## Instructions to follow
Using the data below, return all lines in which "author" appears.
- - -
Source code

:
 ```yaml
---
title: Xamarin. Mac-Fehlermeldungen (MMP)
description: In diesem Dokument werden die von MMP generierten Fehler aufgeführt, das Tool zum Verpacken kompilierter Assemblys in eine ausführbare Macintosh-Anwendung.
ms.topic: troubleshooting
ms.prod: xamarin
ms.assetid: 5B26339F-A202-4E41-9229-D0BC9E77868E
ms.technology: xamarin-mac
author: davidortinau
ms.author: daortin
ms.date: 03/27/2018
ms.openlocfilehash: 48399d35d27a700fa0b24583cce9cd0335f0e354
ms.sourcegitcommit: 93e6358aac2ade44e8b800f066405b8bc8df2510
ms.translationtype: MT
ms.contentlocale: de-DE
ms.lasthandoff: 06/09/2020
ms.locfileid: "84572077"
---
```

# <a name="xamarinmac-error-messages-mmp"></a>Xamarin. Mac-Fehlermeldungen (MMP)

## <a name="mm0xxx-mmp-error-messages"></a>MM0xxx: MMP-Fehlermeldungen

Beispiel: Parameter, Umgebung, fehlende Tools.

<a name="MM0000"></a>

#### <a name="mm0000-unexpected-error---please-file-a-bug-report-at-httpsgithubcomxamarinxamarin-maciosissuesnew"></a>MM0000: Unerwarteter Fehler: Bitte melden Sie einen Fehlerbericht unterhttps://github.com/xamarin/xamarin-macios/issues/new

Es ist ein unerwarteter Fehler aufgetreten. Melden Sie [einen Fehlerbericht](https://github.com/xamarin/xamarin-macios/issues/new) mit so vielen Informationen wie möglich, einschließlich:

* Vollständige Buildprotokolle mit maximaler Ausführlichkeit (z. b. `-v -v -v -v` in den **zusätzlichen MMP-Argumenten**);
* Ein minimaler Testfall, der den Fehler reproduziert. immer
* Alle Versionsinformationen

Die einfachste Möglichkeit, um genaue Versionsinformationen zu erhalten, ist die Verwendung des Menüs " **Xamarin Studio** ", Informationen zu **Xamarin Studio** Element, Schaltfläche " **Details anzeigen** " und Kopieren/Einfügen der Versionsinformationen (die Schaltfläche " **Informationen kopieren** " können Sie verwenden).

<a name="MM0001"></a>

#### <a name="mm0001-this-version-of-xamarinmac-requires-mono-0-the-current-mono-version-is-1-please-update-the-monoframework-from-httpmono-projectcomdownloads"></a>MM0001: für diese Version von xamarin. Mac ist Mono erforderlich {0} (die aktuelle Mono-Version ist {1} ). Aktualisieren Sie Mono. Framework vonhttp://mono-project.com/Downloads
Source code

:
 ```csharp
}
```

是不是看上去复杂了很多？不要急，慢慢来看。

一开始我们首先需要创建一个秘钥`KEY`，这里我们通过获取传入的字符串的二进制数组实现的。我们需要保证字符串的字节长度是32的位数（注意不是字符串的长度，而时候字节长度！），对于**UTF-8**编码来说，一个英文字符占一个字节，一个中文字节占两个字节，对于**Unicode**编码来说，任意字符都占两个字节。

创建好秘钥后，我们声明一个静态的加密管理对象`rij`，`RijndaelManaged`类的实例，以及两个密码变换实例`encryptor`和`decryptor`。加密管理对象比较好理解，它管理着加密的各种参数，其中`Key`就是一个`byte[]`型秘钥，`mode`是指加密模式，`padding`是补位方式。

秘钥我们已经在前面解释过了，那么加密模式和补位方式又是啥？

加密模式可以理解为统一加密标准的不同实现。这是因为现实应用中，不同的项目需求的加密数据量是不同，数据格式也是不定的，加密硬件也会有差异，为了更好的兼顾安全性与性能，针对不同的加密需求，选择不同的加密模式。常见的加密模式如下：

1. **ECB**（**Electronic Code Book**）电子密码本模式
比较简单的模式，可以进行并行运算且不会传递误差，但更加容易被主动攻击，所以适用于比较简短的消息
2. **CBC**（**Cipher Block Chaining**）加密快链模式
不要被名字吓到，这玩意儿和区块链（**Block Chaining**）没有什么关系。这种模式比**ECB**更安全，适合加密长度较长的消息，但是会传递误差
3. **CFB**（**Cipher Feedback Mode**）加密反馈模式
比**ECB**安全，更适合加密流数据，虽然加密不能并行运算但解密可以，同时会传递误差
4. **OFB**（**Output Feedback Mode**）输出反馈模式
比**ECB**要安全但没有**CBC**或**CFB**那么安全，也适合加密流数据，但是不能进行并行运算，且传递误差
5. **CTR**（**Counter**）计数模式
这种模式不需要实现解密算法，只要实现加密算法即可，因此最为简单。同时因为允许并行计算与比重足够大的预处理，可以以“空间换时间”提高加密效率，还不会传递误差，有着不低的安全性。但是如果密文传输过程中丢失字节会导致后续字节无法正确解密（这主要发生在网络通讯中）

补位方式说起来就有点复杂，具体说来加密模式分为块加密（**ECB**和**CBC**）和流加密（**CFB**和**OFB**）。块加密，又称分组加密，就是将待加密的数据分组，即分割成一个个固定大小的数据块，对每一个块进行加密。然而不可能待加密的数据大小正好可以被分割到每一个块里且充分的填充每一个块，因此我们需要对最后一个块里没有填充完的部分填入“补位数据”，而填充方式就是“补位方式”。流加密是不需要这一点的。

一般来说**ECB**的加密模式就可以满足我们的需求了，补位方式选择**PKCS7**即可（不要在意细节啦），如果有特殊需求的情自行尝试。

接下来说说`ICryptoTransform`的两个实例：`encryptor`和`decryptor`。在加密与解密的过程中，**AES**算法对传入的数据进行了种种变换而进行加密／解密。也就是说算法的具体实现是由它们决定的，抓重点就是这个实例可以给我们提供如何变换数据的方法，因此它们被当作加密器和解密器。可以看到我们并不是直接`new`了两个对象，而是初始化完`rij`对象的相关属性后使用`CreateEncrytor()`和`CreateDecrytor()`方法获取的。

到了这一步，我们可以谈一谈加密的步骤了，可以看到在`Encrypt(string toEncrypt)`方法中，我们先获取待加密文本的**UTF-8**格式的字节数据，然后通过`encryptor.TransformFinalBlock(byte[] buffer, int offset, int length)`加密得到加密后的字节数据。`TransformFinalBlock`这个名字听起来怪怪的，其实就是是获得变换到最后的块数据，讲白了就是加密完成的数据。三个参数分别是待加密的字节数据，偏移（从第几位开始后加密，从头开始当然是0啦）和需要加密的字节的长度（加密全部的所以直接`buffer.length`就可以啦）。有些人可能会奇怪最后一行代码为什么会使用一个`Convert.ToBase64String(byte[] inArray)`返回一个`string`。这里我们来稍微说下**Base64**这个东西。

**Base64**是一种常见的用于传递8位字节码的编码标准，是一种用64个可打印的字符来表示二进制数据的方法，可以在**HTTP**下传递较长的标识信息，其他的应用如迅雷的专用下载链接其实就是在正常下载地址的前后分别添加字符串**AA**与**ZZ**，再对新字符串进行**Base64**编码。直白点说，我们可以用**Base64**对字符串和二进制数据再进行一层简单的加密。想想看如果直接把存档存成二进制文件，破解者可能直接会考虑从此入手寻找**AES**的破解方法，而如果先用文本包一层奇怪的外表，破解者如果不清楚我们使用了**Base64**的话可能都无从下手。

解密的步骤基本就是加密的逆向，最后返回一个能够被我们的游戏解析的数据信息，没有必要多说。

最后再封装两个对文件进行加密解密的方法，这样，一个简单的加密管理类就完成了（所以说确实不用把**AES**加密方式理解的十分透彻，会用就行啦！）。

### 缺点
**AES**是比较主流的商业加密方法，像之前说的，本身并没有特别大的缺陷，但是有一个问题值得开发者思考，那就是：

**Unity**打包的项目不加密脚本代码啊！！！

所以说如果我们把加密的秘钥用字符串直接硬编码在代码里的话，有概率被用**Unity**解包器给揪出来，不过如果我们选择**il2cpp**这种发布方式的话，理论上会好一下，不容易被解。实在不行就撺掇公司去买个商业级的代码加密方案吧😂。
- - -
## Expected output
author: davidortinau
ms.author: daortin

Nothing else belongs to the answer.